By comparison, Forgotten, which features a way more over-the-top retribution strategy by antagonist Kim Mu-yeol against guilty protagonist Kang Ha-nuel, feels way more exciting and its narrative relations, far more impactful. Narrative twists feel natural, red herrings less telegraphed, and the story’s ultimate conclusion, more tragic than just “dark for darkness’ sake.” To that end, writer-director Jang Hang-jun’s ability to shift between disparate genres with each act, from a horror-mystery in the first to an action thriller in the second to a dour tragedy by the third, is freaky. Most directors fall apart when combining disparate genres, but Jang does so with ease, using creative camera angles and edits to weave together a tonal grab bag of weird emotions that somehow fit together.
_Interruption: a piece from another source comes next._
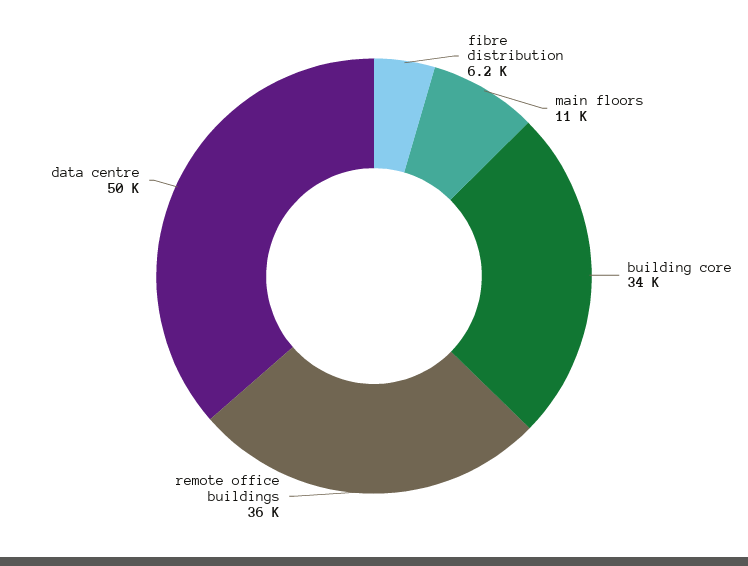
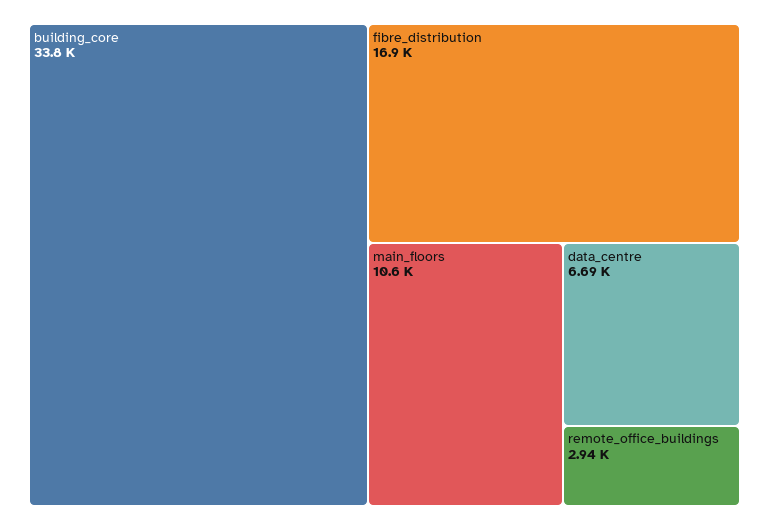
fibre distribution: 6200 -> 16900
remote office buildings: 36000 -> 2940
data centre: 50000 -> 6690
Somewhere in between the morbid self-seriousness of Red Dot and the successful emotional roller coaster that is Forgotten is Below Zero (Spanish = Bajocero), a strange observation on guilt and revenge from an outside party, similar in structure to Nicolas Winding Refn’s Only God Forgives (2013). The film’s premise concerns the hijacking of a routine prisoner transfer, wherein our protagonist, an archetypal “by-the-book” officer played by Javier Gutiérrez Álvarez, defends his armored vehicle from a cryptic adversary after one of his inmates. It’s a wonderful high-concept setup that allows for a plethora of cool action scenes, tense confrontations within and outside the main vehicle, and one particularly creative underwater escape sequence. Director and co-writer Lluís Quílez makes great use of nighttime cinematography and lighting, and his sound-design heightens the tension of the memorable cinematic violence.
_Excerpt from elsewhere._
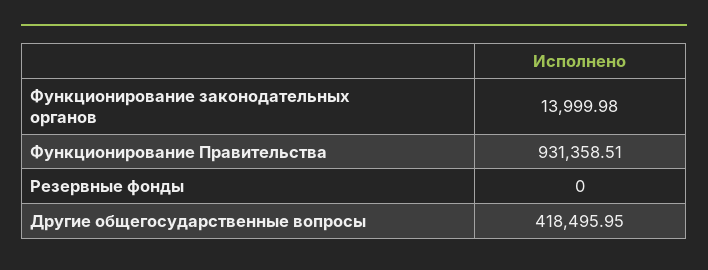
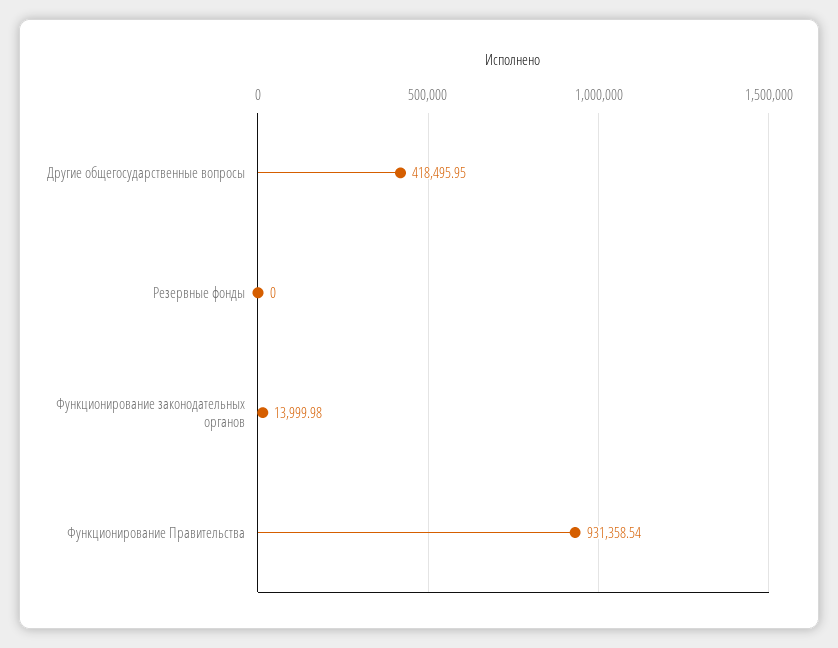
Функционирование Правительства: 931358.51 -> 931358.54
However, the movie falls flat for me with its occasional poor digital FX (why must every movie computer generate wildlife?) and its lackluster antagonist (Karra Elejalde). Elejalde’s motivation for revenge against a particular prisoner (Patrick Criado) is generic, uninspired, and nowhere near as interesting as the psyche of Criado himself, the latter of which is only hinted at in the movie’s climax. To that end, Elajalde’s character, the instigator of the entire plot, becomes less intimidating the more we learn about him.

Kang Ha-neul (left) and Kim Mu-yeol (right) bond in Forgotten before a pivotal event sends them spiraling down a rabbit hole of memory loss and murder.
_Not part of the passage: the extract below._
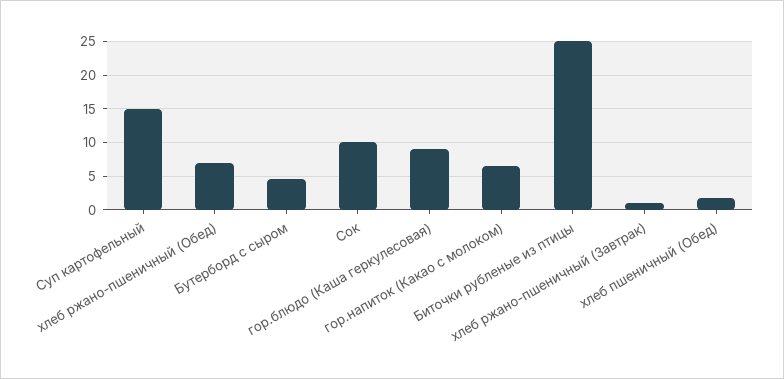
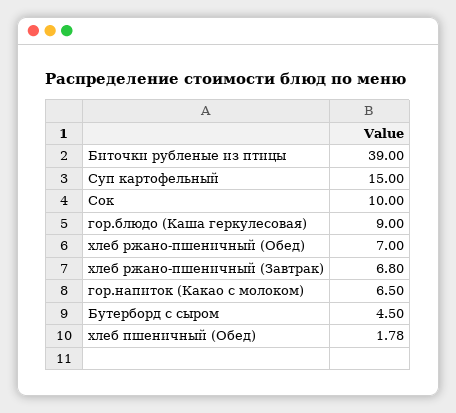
Биточки рубленые из птицы: 25 -> 39
хлеб ржано-пшеничный (Завтрак): 1 -> 6.8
These three films, together, examine the potential effectiveness and pitfalls of a character’s sinful behavior as the central focus of a film. Revenge-oriented films are often more fun and better thematic engines for action movies, but dramas, thrillers, and more complex stories can add much thematic and moral ambiguity, as Forgotten, Below Zero, and Red Dot do, when characters on the less sympathetic side of justice become the audience’s perspective. The problem with these films, however, at least with Below Zero and Red Dot, are how they crowd their protagonists’ arcs with the less interesting vengeance of their antagonists.


SUMMARY & RECOMMENDATION: Forgotten somehow juggles both a relatable, guilt-ridden protagonist with a vengeful, sympathetic antagonist in a bizarre, well shot adventure that transitions between no less than three genres without missing a step. Red Dot is, on its surface, a straightforward survival thriller that loses its way with a twist it’s way too proud of. Below Zero has a great setup and potent cinematic violence, but its guilt-vs-revenge dynamic loses steam once its antagonist is revealed to be little more than a generic grieving father.

—> I RECOMMEND Forgotten, am ON THE FENCE with regards to Below Zero, and do NOT RECOMMEND Red Dot for those aforementioned reasons.

? All the manslaughter in Forgotten and Red Dot were completely avoidable.